> _MATERIAL PROVIDED_
--*--
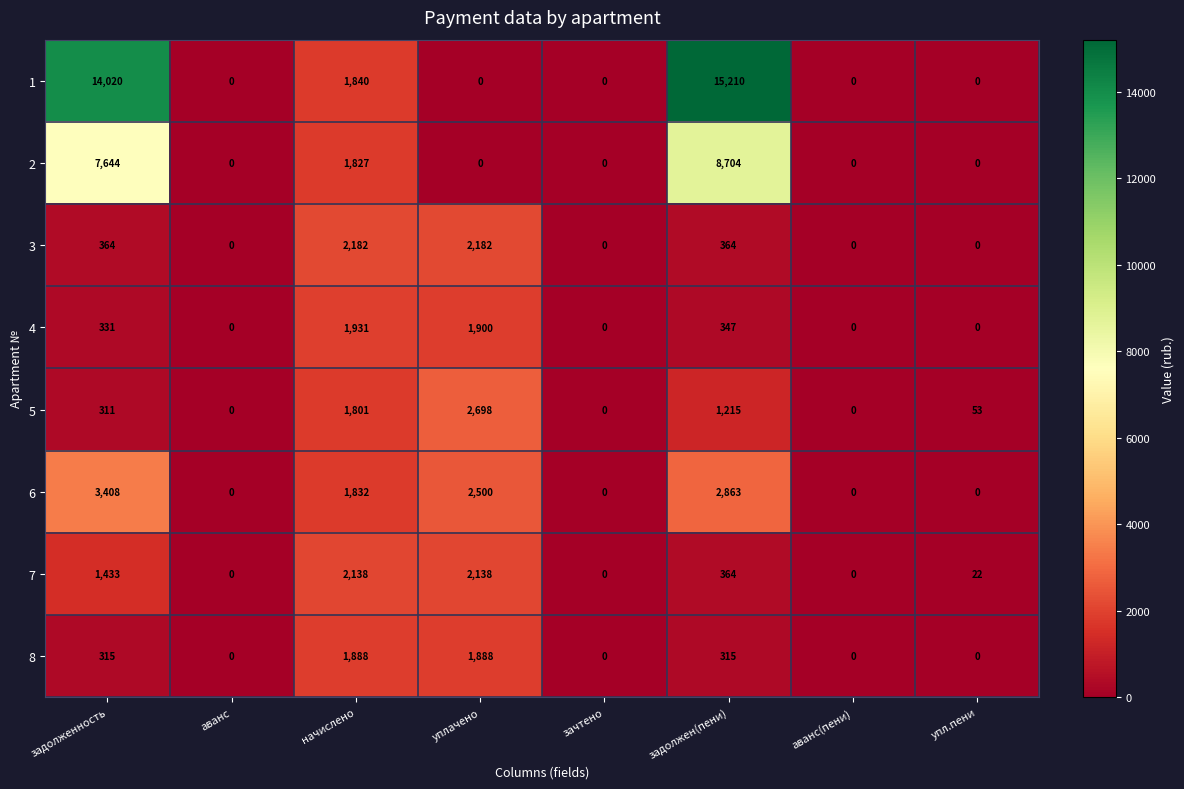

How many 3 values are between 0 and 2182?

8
--*--
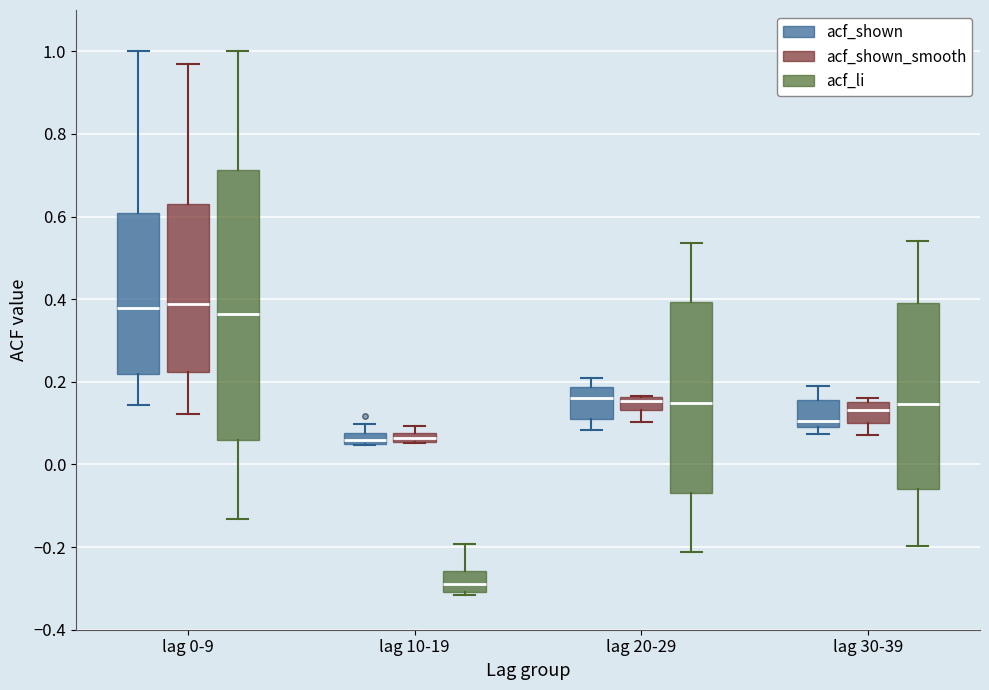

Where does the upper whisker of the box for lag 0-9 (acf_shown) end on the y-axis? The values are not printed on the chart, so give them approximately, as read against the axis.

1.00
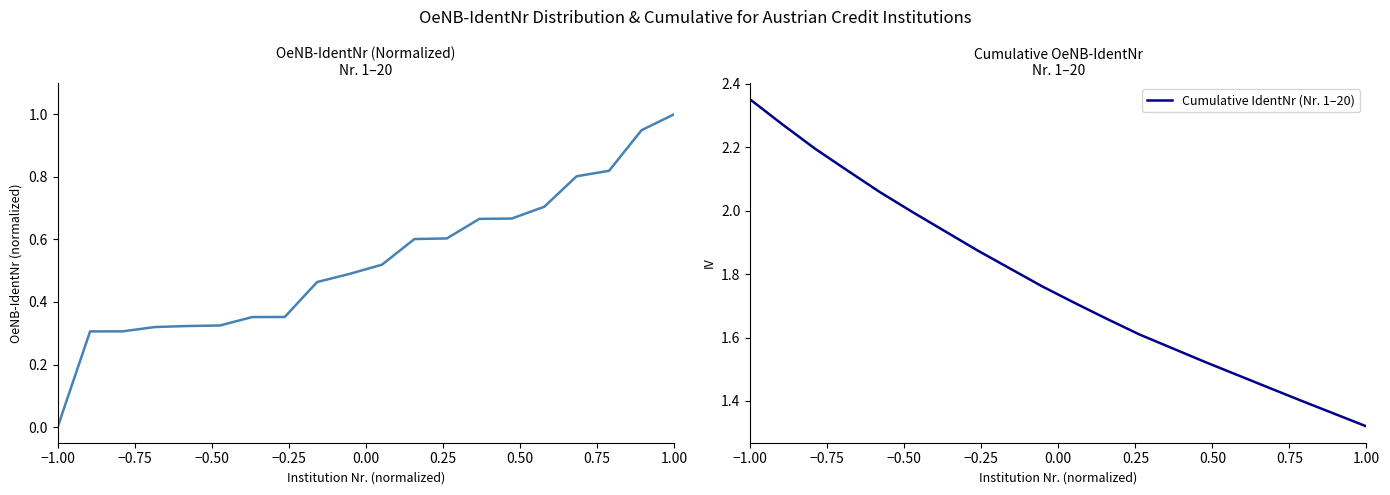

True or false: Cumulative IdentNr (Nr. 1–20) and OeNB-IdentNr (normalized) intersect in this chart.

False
--*--
> _ACTIVITY_
Please find every line that contains the word "chart" and copy each one in full.

> _EXPECTED ANSWER_
Where does the upper whisker of the box for lag 0-9 (acf_shown) end on the y-axis? The values are not printed on the chart, so give them approximately, as read against the axis.
True or false: Cumulative IdentNr (Nr. 1–20) and OeNB-IdentNr (normalized) intersect in this chart.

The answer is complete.